I had been in so long that Jim, among the fast finishers, had arranged a ride back to the start to fetch his truck, which transported my canoe. He communicated by cell phone to my wife, and told him that he alone had swum to the finish; the rest got out at a beach called Negro Bar, about a third of a mile below Rainbow Bridge.
Paul was first to spot the beach, crowded with crowds under umbrellas for the holiday. We didn't know it was Negro Bar, but thought it was an isolated beach a mile downstream. My shoulders burning from the turning, I was relieved to hear we were close.
Then I realized why the other swimmers had gotten out at Negro Bar: The current was swift here and getting stronger, as the channel narrowed. What I laughingly lacked in speed, I decided, I could salvage in small part by finishing where I was supposed to.
Getting there was so hard, I was actually laughing into the water, watching the shadow of my body move just two or three inches at a stroke. I zigged and zagged, looking for pockets of calm water, and ended up walking over extremely shallow portions.
Paul shouted encouragement: "One stroke at a time!" I kept laughing. I had energy left to laugh. My daughter and her best friend got into the water to meet us, and I finally made it through a maze of granite boulders beneath the water, to an outcropping below the Rainbow Bridge, my knees and shins bloody from scraping them against rocks.
My shoulders screamed (they're not supposed to if I'm truly swimming the Total Immersion way; more mystery, awaiting an answer), my head felt like helium, my eye sockets felt bruised; what synapses were firing spent their time still wondering how the other swimmers finished in half the time. But I had finished; I had done something beyond what I thought I could do. I had gotten by with a little help from my friends, and only by their help.
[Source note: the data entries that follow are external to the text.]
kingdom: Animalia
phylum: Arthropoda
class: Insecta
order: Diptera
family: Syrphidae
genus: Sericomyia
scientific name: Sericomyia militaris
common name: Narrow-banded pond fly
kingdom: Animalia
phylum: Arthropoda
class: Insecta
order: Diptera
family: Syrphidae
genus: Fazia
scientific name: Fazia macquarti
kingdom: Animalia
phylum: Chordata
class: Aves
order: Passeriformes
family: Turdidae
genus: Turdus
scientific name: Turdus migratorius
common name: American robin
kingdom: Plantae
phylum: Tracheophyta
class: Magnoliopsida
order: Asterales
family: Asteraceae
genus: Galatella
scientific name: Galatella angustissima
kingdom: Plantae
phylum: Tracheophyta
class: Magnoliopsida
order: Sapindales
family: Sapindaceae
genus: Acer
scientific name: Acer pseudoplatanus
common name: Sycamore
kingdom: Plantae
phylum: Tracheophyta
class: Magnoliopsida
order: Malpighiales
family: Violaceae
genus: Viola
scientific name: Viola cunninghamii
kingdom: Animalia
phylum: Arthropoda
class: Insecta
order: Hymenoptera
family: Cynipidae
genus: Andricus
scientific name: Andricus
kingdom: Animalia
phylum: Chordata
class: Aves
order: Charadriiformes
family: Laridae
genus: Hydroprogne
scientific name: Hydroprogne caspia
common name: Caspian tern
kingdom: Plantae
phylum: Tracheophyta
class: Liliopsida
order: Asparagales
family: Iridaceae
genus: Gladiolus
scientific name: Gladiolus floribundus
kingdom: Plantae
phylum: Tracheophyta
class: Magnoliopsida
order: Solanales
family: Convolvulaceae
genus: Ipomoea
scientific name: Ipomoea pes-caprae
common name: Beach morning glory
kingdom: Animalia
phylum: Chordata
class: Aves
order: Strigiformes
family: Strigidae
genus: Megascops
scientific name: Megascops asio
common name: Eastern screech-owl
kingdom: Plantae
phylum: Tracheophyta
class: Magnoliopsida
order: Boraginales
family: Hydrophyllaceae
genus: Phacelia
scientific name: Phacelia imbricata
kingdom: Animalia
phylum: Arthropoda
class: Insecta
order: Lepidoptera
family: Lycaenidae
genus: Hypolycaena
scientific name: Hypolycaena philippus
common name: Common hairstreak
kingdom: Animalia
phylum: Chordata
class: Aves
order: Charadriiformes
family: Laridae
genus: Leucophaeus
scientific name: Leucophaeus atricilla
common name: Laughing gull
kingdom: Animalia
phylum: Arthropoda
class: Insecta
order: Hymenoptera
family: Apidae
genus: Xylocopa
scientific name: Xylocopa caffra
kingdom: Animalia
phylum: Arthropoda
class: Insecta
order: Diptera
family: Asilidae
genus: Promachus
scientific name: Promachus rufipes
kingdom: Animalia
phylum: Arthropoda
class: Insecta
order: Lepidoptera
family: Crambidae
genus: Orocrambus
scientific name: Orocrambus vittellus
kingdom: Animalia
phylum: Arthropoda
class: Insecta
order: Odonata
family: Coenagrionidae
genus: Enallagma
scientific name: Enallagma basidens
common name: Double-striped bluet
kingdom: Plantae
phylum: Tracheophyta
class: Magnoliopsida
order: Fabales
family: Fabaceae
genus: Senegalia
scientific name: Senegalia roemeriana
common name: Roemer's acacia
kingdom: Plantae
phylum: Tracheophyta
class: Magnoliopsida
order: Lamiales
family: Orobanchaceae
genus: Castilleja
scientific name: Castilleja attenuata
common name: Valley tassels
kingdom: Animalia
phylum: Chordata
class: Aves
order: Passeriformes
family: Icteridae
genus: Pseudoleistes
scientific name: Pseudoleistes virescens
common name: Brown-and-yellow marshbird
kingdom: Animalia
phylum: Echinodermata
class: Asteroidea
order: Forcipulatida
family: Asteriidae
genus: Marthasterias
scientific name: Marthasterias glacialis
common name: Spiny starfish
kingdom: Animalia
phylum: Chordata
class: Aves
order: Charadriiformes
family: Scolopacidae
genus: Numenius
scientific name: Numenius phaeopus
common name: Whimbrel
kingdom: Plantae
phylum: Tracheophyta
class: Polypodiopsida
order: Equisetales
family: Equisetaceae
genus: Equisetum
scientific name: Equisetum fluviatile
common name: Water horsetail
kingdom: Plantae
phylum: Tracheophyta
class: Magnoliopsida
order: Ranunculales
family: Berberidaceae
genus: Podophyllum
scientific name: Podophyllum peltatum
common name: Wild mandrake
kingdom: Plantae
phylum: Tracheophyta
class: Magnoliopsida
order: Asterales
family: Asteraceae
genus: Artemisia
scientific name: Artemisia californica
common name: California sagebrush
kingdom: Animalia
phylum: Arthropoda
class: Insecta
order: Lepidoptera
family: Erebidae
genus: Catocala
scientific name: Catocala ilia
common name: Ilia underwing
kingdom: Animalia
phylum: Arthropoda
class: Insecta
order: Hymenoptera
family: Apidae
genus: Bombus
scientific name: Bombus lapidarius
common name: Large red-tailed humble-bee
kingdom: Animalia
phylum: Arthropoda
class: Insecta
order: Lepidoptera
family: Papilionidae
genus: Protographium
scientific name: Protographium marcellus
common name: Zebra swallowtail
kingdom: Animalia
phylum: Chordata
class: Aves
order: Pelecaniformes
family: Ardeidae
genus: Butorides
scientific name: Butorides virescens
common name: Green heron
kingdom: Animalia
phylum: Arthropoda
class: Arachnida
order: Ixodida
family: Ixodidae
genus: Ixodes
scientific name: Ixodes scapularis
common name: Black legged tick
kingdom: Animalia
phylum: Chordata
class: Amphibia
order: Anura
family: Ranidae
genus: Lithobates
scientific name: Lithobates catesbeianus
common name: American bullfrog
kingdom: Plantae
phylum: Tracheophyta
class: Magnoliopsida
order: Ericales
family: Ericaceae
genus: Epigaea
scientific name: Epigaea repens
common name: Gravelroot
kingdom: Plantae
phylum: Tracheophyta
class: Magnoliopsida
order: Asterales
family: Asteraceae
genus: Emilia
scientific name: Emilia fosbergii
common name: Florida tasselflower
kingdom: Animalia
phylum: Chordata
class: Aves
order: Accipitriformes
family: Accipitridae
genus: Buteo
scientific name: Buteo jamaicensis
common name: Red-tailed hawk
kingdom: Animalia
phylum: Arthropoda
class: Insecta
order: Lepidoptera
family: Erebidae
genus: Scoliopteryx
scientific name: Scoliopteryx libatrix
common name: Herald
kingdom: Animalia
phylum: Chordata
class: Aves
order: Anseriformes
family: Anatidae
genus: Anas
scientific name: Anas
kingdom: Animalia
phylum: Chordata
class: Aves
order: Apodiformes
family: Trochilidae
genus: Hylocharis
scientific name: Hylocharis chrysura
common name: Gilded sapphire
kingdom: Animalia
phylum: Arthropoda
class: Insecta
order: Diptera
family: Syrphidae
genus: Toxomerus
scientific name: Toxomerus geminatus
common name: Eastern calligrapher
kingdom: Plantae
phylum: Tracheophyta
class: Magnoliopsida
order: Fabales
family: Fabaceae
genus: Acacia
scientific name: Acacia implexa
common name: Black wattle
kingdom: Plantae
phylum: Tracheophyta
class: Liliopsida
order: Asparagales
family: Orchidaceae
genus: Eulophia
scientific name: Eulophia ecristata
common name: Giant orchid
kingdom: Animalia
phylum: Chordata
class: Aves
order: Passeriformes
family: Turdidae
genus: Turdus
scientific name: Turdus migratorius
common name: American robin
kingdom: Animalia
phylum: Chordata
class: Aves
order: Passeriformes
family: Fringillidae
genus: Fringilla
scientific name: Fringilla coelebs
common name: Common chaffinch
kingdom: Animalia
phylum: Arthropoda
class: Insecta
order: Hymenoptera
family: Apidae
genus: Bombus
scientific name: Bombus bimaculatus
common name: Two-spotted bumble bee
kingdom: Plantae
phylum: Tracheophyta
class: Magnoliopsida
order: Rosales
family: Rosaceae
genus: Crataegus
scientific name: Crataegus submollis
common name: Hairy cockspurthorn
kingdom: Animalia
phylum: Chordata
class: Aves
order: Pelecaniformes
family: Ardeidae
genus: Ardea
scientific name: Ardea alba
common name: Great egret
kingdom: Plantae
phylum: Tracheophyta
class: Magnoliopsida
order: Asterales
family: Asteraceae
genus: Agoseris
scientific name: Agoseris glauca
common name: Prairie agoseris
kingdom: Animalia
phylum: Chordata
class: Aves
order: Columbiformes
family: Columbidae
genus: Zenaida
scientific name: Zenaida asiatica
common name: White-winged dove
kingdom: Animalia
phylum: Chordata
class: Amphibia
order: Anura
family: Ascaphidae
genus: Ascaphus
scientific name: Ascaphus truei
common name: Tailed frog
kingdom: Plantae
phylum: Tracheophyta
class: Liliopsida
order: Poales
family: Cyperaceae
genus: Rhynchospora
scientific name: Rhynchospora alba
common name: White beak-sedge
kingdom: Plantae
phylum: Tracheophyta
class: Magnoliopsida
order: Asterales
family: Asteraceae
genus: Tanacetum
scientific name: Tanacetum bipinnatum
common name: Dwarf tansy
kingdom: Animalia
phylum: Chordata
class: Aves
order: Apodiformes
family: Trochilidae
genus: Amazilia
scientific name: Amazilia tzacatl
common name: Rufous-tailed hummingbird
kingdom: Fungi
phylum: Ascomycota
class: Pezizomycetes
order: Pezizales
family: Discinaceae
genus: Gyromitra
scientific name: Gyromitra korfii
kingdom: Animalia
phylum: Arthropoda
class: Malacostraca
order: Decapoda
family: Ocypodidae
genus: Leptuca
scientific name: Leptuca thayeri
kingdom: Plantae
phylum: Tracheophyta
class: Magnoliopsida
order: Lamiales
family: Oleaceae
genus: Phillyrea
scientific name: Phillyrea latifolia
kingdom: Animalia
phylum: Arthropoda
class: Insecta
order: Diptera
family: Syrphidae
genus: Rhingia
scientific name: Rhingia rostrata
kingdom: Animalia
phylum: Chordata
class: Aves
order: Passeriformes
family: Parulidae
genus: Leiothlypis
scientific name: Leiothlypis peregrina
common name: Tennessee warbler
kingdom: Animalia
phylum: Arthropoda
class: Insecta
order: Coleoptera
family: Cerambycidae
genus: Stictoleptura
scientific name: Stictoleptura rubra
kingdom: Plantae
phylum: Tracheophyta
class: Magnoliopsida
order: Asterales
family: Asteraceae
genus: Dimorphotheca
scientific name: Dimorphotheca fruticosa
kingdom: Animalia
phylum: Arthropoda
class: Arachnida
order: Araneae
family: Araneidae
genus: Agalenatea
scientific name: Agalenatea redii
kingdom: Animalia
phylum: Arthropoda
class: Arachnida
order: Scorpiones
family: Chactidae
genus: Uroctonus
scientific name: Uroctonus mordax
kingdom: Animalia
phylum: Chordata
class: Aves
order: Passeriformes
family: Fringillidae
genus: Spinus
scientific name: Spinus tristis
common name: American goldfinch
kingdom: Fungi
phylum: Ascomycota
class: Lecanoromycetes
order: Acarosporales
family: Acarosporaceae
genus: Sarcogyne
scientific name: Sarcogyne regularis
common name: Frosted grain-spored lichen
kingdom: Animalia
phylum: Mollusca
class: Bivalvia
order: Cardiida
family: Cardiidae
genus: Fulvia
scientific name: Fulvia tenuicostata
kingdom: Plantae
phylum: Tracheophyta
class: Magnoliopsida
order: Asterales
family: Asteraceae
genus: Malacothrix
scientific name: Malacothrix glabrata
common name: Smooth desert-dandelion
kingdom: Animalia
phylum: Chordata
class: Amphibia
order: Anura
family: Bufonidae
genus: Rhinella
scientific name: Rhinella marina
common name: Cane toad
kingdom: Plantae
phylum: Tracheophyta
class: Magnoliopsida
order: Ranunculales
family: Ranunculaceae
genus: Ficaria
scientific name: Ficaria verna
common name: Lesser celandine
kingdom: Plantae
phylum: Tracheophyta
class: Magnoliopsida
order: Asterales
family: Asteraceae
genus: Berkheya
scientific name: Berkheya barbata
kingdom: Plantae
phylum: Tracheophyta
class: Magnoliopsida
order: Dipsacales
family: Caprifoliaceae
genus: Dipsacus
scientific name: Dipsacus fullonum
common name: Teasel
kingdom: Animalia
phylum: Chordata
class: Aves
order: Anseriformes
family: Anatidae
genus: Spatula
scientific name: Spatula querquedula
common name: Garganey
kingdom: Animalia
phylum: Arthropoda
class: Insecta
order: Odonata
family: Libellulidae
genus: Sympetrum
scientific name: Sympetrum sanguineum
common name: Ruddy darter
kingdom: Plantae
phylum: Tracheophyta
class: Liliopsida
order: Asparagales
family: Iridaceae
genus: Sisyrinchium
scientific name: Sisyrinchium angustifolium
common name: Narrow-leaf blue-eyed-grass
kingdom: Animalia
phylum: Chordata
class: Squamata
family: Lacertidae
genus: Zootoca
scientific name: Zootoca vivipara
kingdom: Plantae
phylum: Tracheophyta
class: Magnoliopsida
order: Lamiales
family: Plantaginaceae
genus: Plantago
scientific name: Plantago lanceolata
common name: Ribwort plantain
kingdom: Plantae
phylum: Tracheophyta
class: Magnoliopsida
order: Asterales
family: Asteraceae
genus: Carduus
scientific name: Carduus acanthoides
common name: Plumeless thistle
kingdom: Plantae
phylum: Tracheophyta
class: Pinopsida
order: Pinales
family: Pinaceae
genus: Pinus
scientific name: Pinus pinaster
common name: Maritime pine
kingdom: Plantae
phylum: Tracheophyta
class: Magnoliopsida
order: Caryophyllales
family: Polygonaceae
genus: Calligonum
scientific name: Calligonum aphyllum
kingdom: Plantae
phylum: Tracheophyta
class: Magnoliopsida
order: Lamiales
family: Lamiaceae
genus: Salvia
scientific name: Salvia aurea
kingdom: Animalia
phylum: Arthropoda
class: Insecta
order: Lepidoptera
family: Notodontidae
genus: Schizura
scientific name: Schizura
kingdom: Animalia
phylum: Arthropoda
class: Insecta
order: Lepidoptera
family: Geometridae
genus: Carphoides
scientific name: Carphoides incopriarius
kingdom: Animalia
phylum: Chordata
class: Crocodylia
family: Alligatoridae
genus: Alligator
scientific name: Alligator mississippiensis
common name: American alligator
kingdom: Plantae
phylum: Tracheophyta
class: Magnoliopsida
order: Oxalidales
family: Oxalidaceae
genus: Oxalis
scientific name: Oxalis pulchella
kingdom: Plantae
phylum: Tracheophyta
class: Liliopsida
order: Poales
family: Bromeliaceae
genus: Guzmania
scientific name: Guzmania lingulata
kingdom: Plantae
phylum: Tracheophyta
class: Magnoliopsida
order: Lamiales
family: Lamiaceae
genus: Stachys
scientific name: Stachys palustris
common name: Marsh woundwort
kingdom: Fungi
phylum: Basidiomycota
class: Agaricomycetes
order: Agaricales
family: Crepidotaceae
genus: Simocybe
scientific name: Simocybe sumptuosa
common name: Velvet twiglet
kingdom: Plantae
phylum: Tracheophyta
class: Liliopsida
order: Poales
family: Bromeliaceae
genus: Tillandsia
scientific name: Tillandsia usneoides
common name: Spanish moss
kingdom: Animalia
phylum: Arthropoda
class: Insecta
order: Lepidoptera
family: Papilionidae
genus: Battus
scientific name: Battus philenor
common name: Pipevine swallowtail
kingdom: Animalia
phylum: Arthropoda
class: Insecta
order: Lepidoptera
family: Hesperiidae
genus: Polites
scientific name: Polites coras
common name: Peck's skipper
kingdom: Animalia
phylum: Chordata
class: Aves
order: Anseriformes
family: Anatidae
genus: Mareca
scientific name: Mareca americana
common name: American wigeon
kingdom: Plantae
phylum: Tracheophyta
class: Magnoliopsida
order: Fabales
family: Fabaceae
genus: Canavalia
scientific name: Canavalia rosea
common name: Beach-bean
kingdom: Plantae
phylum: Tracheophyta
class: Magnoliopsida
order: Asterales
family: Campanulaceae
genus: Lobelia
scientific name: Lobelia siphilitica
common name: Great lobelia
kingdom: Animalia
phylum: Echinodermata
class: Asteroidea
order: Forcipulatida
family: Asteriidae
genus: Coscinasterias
One benefit from being so far behind the rest: I seemed to passing kayakers to be someone alone on a mission; they mouthed their admiration to Paul and Nancy as we passed by. I missed all this, of course, listening to the machinery rhythm of my breath bubbling into the water.
Paul, who always knows best what to say, said, "My advice...worry about your times or don't. Just have fun with it. You may not be a fast swimmer right now but you have made giant improvements. You may never be fast or maybe it's nearer to your future than you know."
The brewpub, it turns out, was closed for the holiday.